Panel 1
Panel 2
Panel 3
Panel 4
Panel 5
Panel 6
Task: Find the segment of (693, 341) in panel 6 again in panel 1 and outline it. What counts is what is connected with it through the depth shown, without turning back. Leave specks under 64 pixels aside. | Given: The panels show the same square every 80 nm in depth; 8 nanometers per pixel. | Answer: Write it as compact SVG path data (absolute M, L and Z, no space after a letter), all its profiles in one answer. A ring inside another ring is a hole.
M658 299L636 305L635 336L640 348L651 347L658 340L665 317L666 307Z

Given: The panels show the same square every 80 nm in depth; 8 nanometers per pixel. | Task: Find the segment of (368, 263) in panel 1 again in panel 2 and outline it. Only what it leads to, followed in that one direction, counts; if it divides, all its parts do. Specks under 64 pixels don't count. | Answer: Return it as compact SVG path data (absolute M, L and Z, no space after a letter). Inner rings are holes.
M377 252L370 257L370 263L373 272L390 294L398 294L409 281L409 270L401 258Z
■ ■ ■ ■ ■
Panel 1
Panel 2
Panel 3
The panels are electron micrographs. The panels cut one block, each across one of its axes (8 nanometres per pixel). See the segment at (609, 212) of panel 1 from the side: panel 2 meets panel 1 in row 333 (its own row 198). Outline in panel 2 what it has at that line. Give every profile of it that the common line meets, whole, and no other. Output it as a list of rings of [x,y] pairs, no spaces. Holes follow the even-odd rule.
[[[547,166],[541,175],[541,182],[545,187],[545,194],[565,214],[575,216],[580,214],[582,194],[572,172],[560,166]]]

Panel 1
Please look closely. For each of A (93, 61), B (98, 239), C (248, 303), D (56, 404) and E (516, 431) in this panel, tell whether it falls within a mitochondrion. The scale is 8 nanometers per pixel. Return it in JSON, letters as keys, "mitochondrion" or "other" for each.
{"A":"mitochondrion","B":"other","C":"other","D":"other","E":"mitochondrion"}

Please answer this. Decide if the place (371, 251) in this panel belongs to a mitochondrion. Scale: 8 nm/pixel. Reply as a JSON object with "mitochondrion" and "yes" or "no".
■ ■ ■ ■ ■
About this exercise: Print, without alteration, only the lines above between the one holding "The panels are" and the one holding "Please answer this.", inclusive.

Answer to this task:
The panels are electron micrographs. The panels cut one block, each across one of its axes (8 nanometres per pixel). See the segment at (609, 212) of panel 1 from the side: panel 2 meets panel 1 in row 333 (its own row 198). Outline in panel 2 what it has at that line. Give every profile of it that the common line meets, whole, and no other. Output it as a list of rings of [x,y] pairs, no spaces. Holes follow the even-odd rule.
[[[547,166],[541,175],[541,182],[545,187],[545,194],[565,214],[575,216],[580,214],[582,194],[572,172],[560,166]]]

Panel 1
Please look closely. For each of A (93, 61), B (98, 239), C (248, 303), D (56, 404) and E (516, 431) in this panel, tell whether it falls within a mitochondrion. The scale is 8 nanometers per pixel. Return it in JSON, letters as keys, "mitochondrion" or "other" for each.
{"A":"mitochondrion","B":"other","C":"other","D":"other","E":"mitochondrion"}

Please answer this. Decide if the place (371, 251) in this panel belongs to a mitochondrion. Scale: 8 nm/pixel. Reply as a JSON object with "mitochondrion" and "yes" or "no".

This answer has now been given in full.